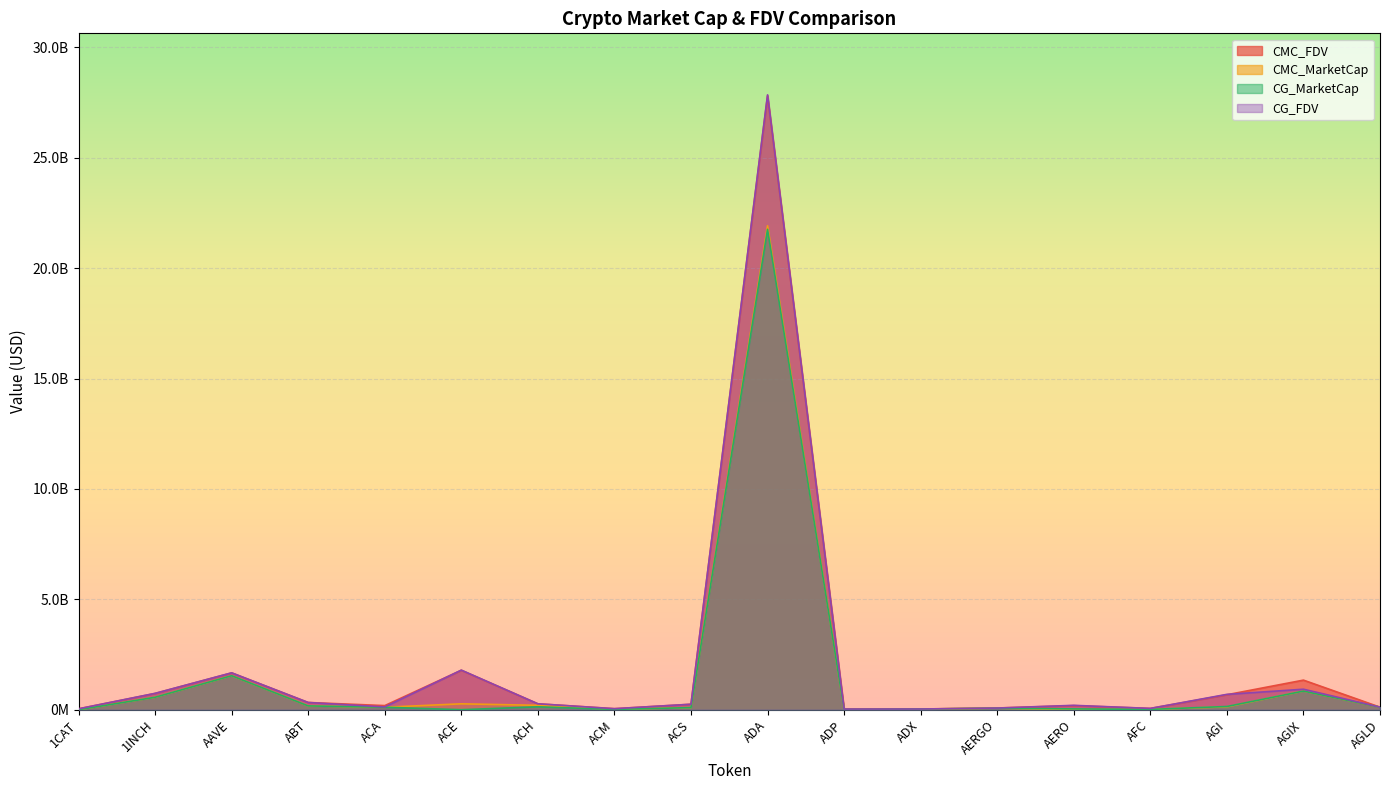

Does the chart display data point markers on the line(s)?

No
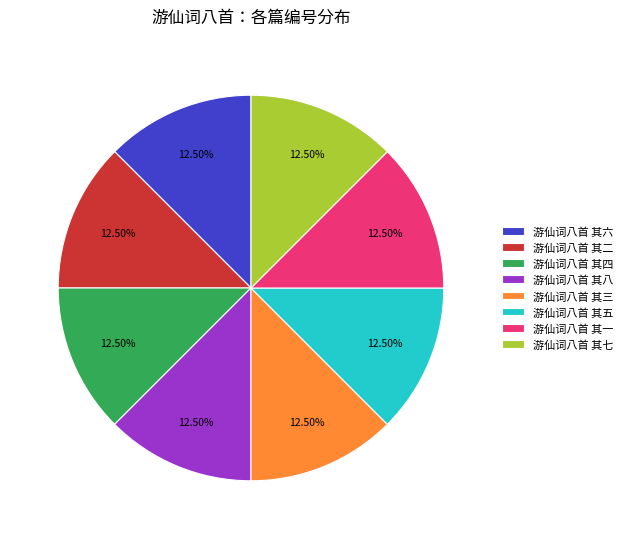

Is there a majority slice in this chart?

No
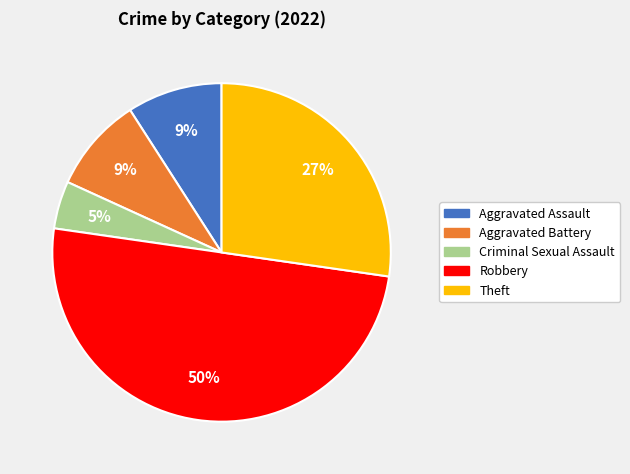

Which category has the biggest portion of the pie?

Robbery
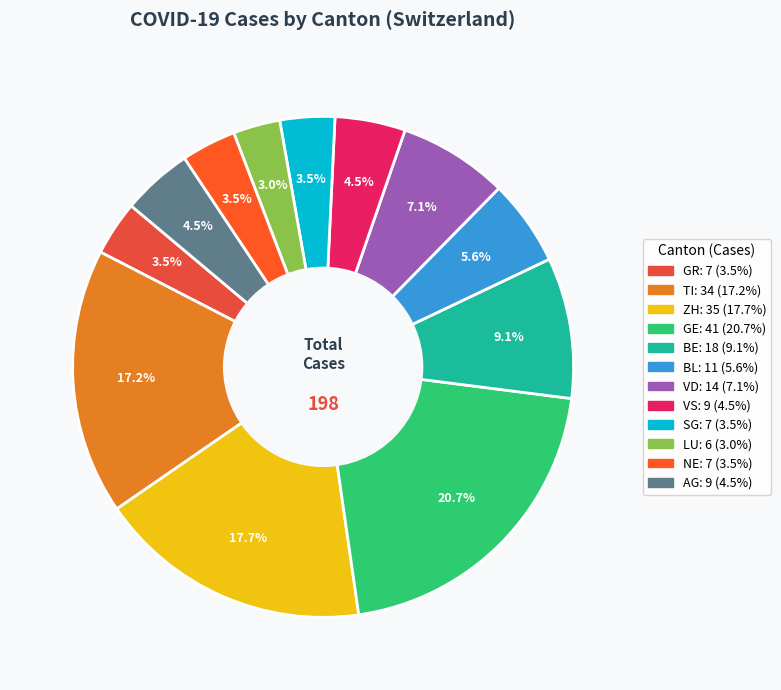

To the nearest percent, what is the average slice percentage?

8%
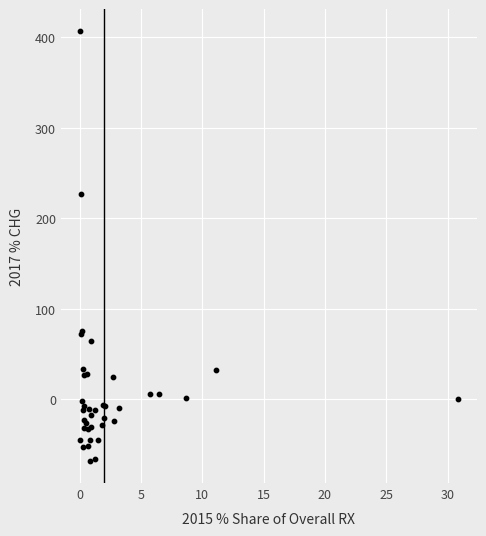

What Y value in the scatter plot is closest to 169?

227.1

ACTIVITY:
Copy the data above verbatim, line for line, and omit the pictures from your copy.

ANSWER AREA:
Does the chart display data point markers on the line(s)?

No

Is there a majority slice in this chart?

No

Which category has the biggest portion of the pie?

Robbery

To the nearest percent, what is the average slice percentage?

8%

What Y value in the scatter plot is closest to 169?

227.1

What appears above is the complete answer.